Month: February 2016

Bytecode VMs

I came to be looking at different language VMs recently- Erlang BEAM and the Smalltalk VM. Smalltalk VM was a bytecode based stack VM (just like Java VM), and likely influenced the VM of Erlang. 

Java bytecode verification checks (and their vulnerabilities in bytecode loaders) are well known, but the security characteristics of other VMs and even languages running on JVM is less well known (clojure/scala ?).

BEAM is the Erlang VM (Bogdan/Björn’s Erlang Abstract Machine). It is the successor of JAM (Joe’s Abstract Machine) which was inspired by Prolog WAM. Details on it are found in the Hitchhiker’s Tour of BEAM, with ways to crash the BEAM VM such as creating too many atoms (which never get deleted). BEAM can run on bare-metal on XEN – . The format is described as based on EA IFF 85 – Standard for Interchange Format Files with a FOR1 starting 4 bytes. Here’s the full 6k lines of beam_load.c .

The code-to-BEAM-bytecode processing pipeline is described here as including a preprocessing step (see -E, -S, -P options to erlc). An interesting problem of peeking and pattern-matching inflight messages is discussed here. I find it interesting to think what would happen if one froze an erlang VM to see all inflight messages – like putting a breakpoint in the kernel. The way to get a stacktrace is erlang:get_stacktrace()

The hot-swapping capability is worrying, coming from the objective-c world that had code-signing to lock down changes. Erlang does have a strong process isolation model.

This article on Dart makes the case for non-bytecode VMs with the following  line “When your VM’s input is program source code, it can rely on the grammar of the language itself to enforce important invariants”. Sounds relevant to byte-code VMs as well.

Brief history of cloud time

Amazon Web Services (AWS) started with elastic and scalable compute and storage offerings – an elastic compute cloud (EC2) and a simple storage service (S3). EC2 was based on virtual machines. S3 was a simple key value store with an object store backend.

Heroku came up with a deploy an app with a single command line model – heroku deploy. It would allow automation of deployment of rails apps. It was an early example of a platform as a service (PAAS).

NASA engineers wanted to store and process big data and tasked an internal team and Rackspace to build a web application framework for it. When they tried to use the existing aws offerings, they found the time to upload the data to AWS would take too long. They came up with their own implementation to manage virtual machines and handle storage, with openstack. It provided EC2 and S3 like apis and worked with certain hypervisors.

Greenplum which is a big data company acquired by EMC, wanted a framework to make use of big data easily. EMC had brought VMware which brought Cloudfoundry. Greenplum worked with VWware and a dev company pivotal labs to build up Cloudfoundry as a mechanism to deploy apps so they could be scaled up easily. Pivotal got acquired by VMware and later spun out as Pivotal Cloudfoundry to provide enterprise level support to the open source cloudfoundry offering.  This had participation from EMC, VMWare (both were one already), and a third participant – GE with an interest to build an industrial cloud.   Cloudfoundry forms the basis of the GE predix cloud.

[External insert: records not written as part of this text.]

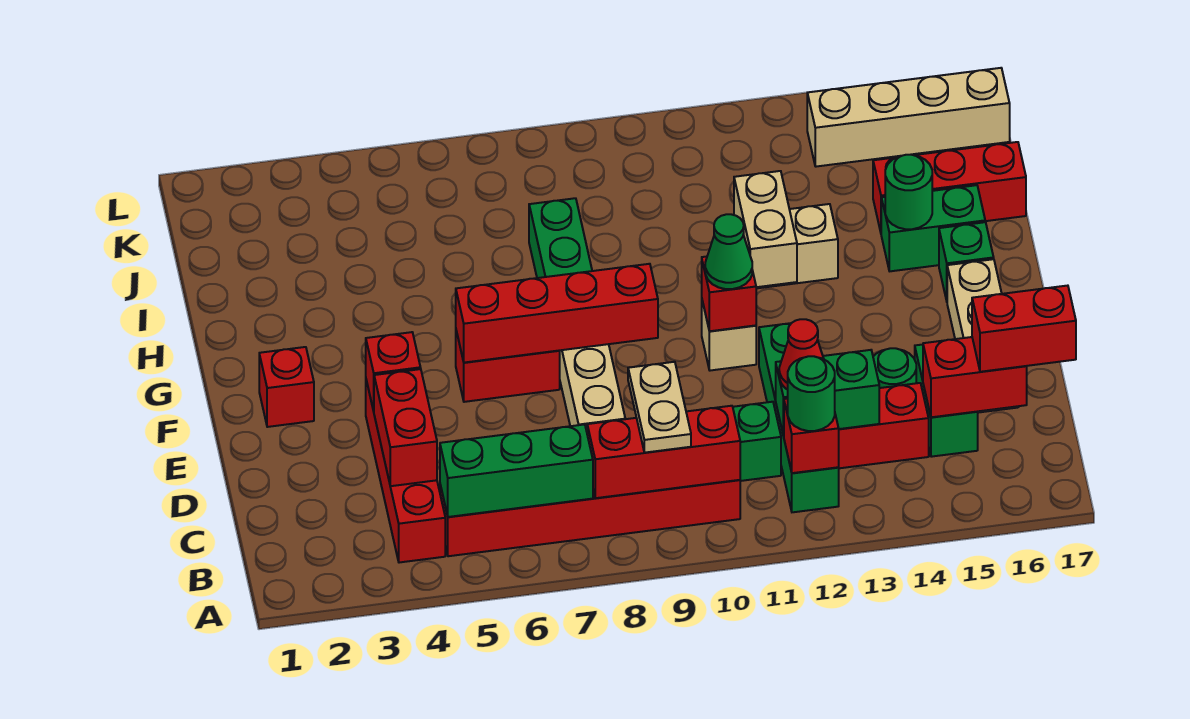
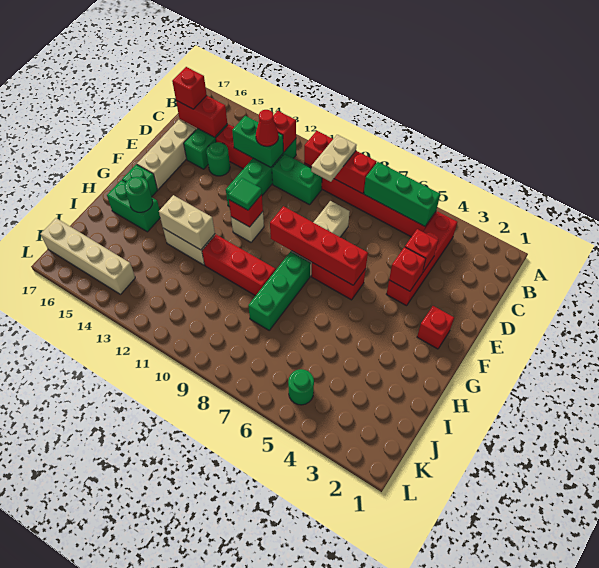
green round brick B12 level 3 -> green round brick K5 level 1
red brick C4:D4 level 2 -> red brick D4 level 2
red brick C16:C17 level 3 -> red brick C16 level 3
green cone F11 level 3 -> green tile F11 level 3
tan brick G12:H12 level 2 -> tan brick H12:H13 level 2
red brick I15:I17 level 1 -> red brick H9:H11 level 1

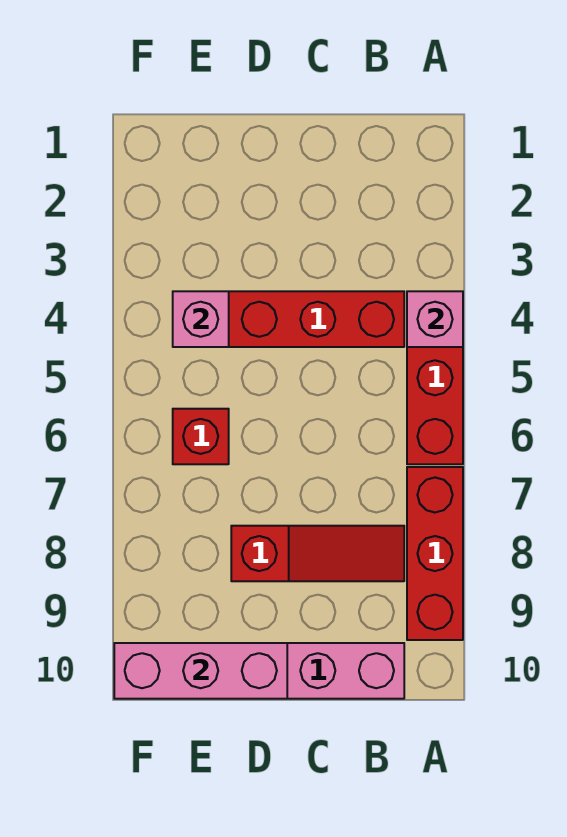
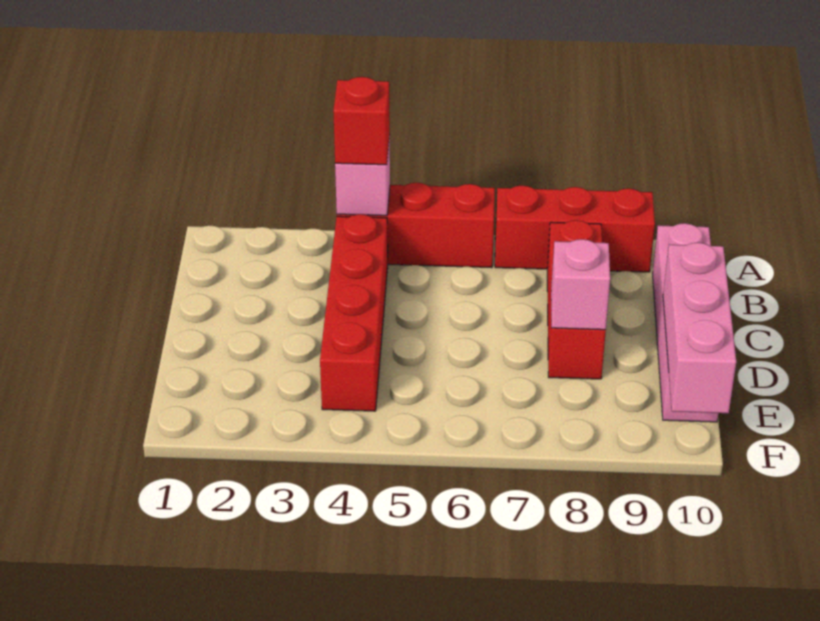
red slope B8:D8 level 1 top D -> red brick B8:D8 level 1
pink brick E4 level 2 -> pink brick D8 level 2
red brick E6 level 1 -> red brick A4 level 3

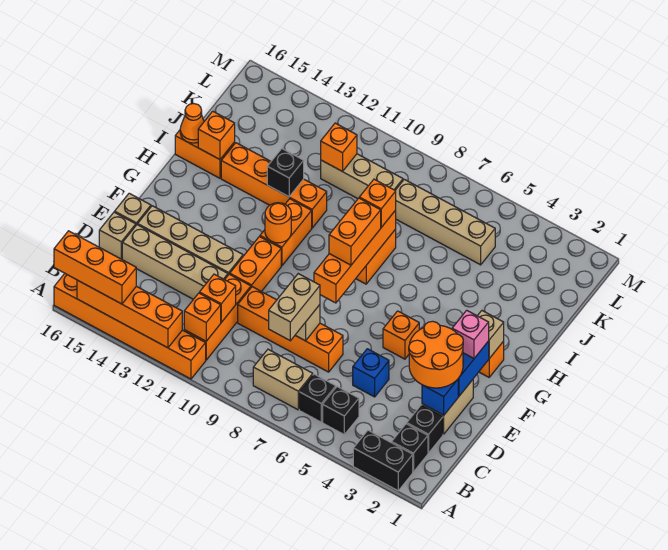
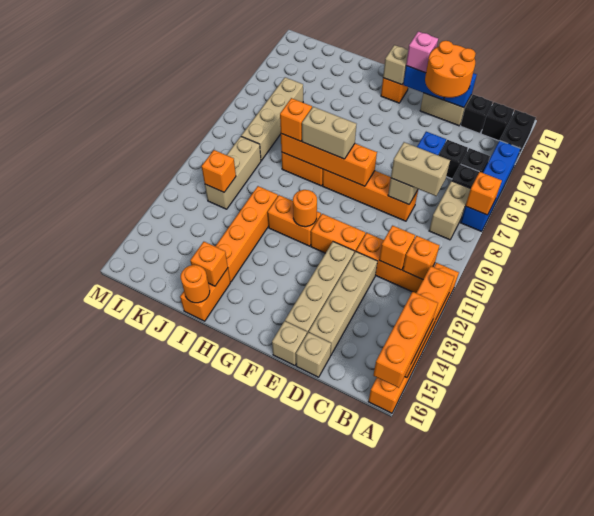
none -> blue brick A4:A7 level 1
orange brick D7:D10 level 1 -> orange brick D8:G8 level 1
orange brick F5 level 1 -> orange brick A7 level 2
orange brick G8:H8 level 3 -> tan brick G8:H8 level 3
black brick I12 level 2 -> black brick C5 level 1
orange cone I16 level 2 -> orange round brick I16 level 2

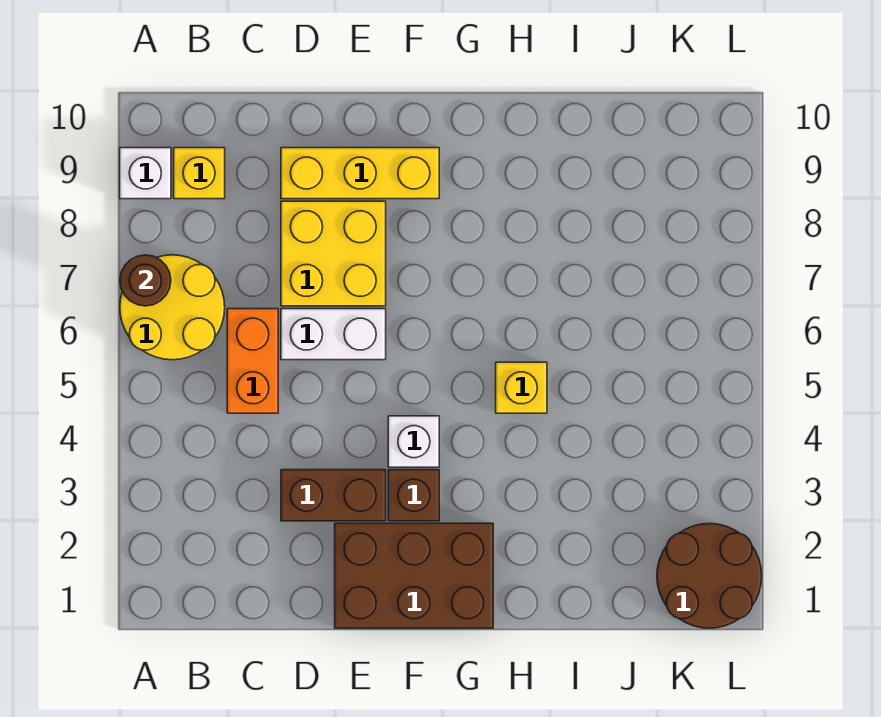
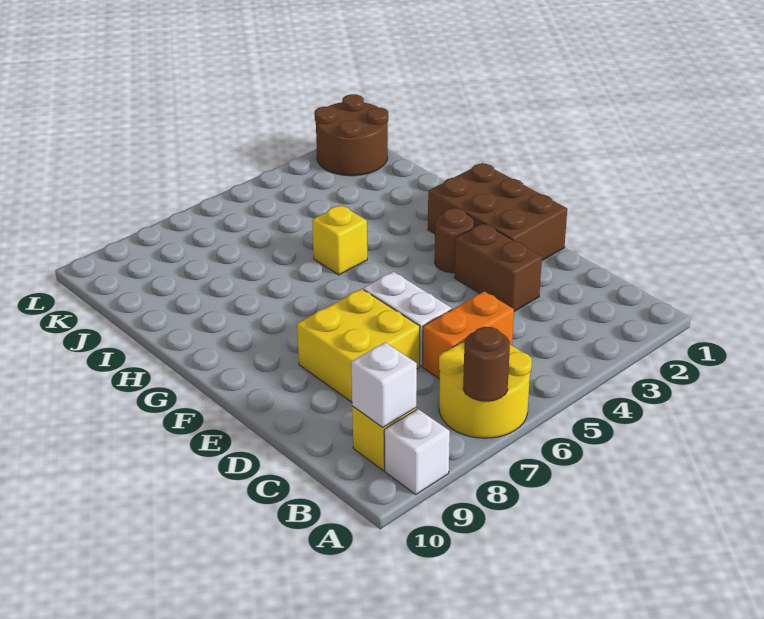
yellow brick D9:F9 level 1 -> none
brown brick F3 level 1 -> brown round brick F3 level 1
white brick F4 level 1 -> white brick B9 level 2

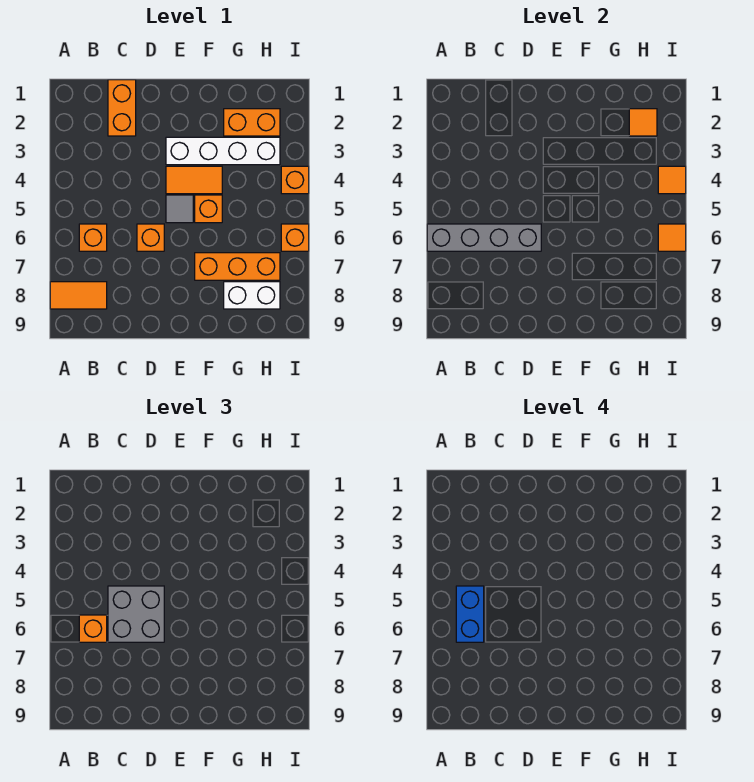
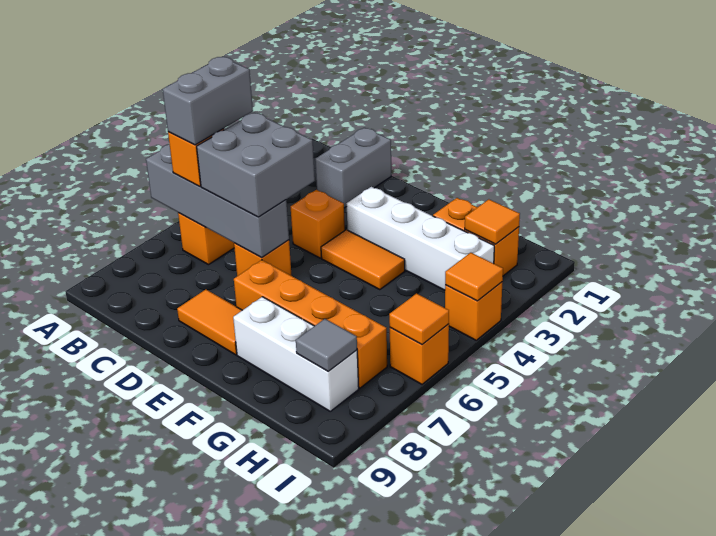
orange tile A8:B8 level 1 -> orange tile D8:E8 level 1
blue brick B5:B6 level 4 -> grey brick B5:B6 level 4
orange brick C1:C2 level 1 -> grey brick C1:C2 level 1
grey tile E5 level 1 -> grey tile H8 level 2
orange brick F5 level 1 -> orange brick D4 level 1
orange brick F7:H7 level 1 -> orange brick E7:H7 level 1
white brick G8:H8 level 1 -> white brick F8:H8 level 1

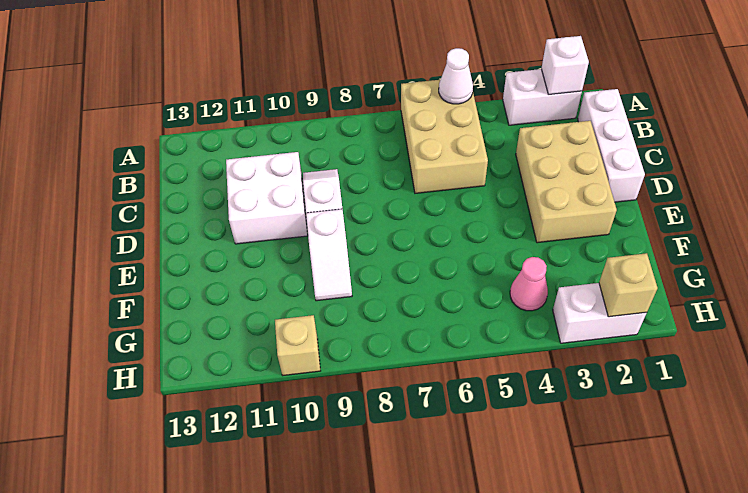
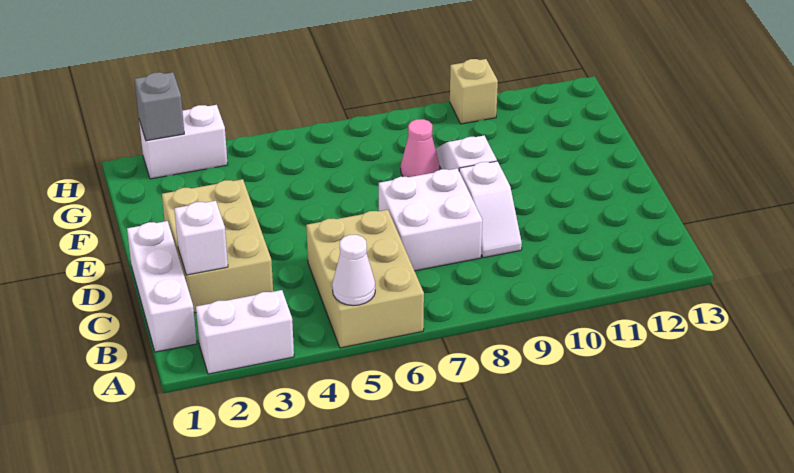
white brick A2 level 2 -> white brick C2 level 2
white brick C10:D11 level 1 -> white brick C7:D8 level 1
pink cone G4 level 1 -> pink cone F8 level 1
tan brick H2 level 2 -> grey brick H2 level 2

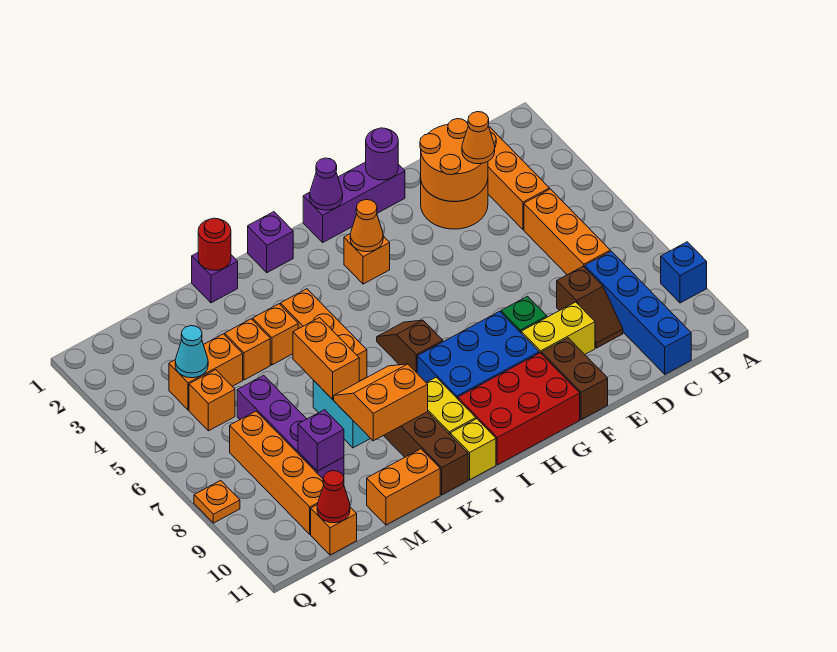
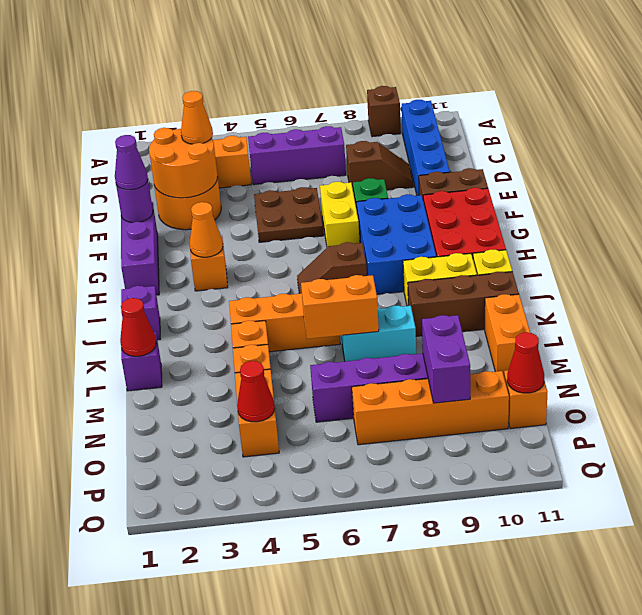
blue brick A9 level 1 -> brown brick A9 level 1
orange brick C5:C7 level 1 -> purple brick C5:C7 level 1
blue brick C8:C11 level 1 -> blue brick B10:E10 level 1
none -> brown plate E5:F6 level 1
yellow brick E9:F9 level 1 -> yellow brick F7:G7 level 1
purple cone H1 level 2 -> purple cone F1 level 3
orange slope K8:L9 level 2 top 9 -> none
red round brick L1 level 2 -> red cone L1 level 2
purple brick N9 level 2 -> purple brick N9:O9 level 2
cyan cone O4 level 2 -> red cone O4 level 2
orange brick O5 level 1 -> none
orange plate Q8 level 1 -> none

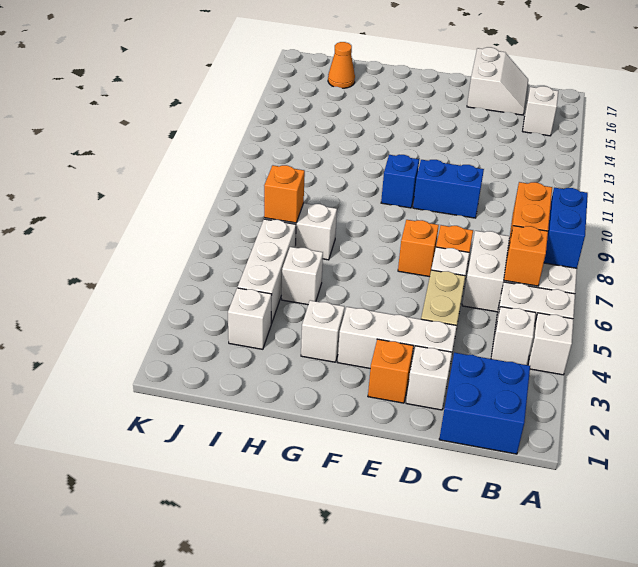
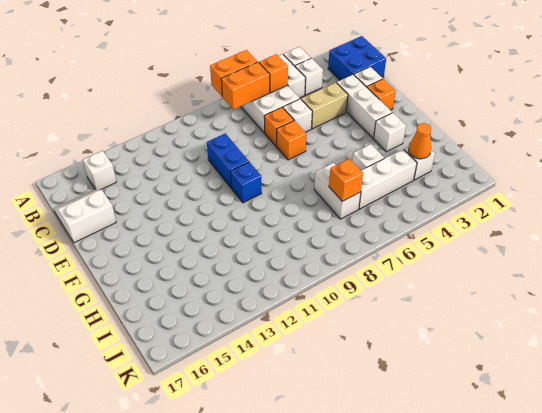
blue brick A7:A8 level 2 -> orange brick A7:A8 level 2
orange cone I16 level 1 -> orange cone I3 level 2

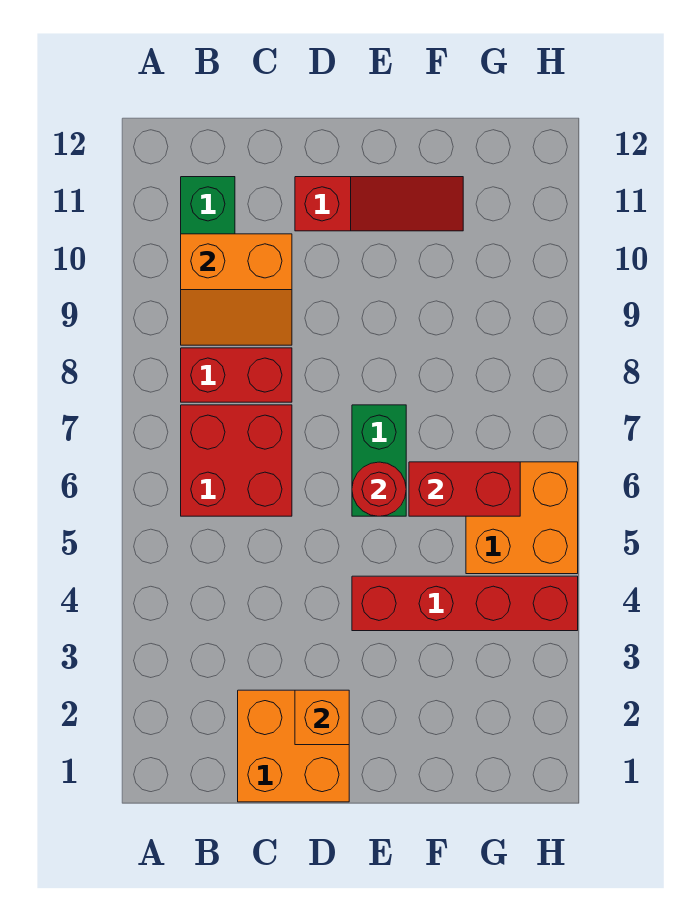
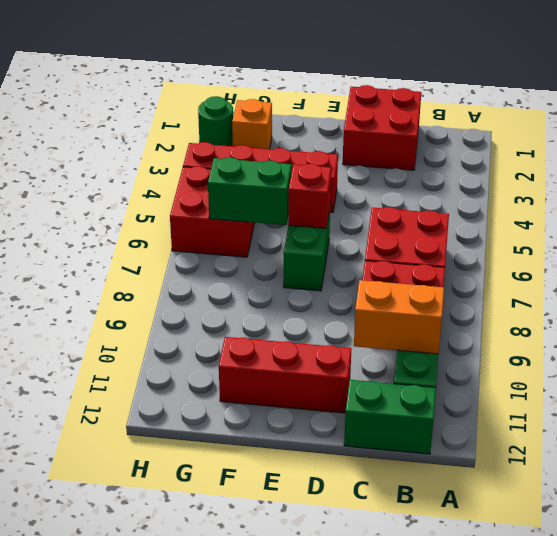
none -> green brick B12:C12 level 1
orange brick C1:D2 level 1 -> red brick C1:D2 level 1
orange brick D2 level 2 -> orange brick G2 level 1
red slope D11:F11 level 1 top D -> red brick D11:F11 level 1
red round brick E6 level 2 -> red brick E6 level 2
red brick F6:G6 level 2 -> green brick F6:G6 level 2
orange brick G5:H6 level 1 -> red brick G5:H6 level 1
none -> green round brick H2 level 1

Cloudfoundy is now a 3rd gen PAAS which works on top of an IAAS layer such as openstack or vmware vsphere or even docker containers running locally via a Cloud Provider Interface (CPI).

Another interesting project is Apache Geode, an in-memory database along the lines of Hana.

Meanwhile Amazon and Azure increase the number of webservices  available rapidly as well as reducing their costs.

There was a meetup on Ranger recently at Pivotal labs which discussed authorization for various components in the Hadoop ecosystem, including Kafka.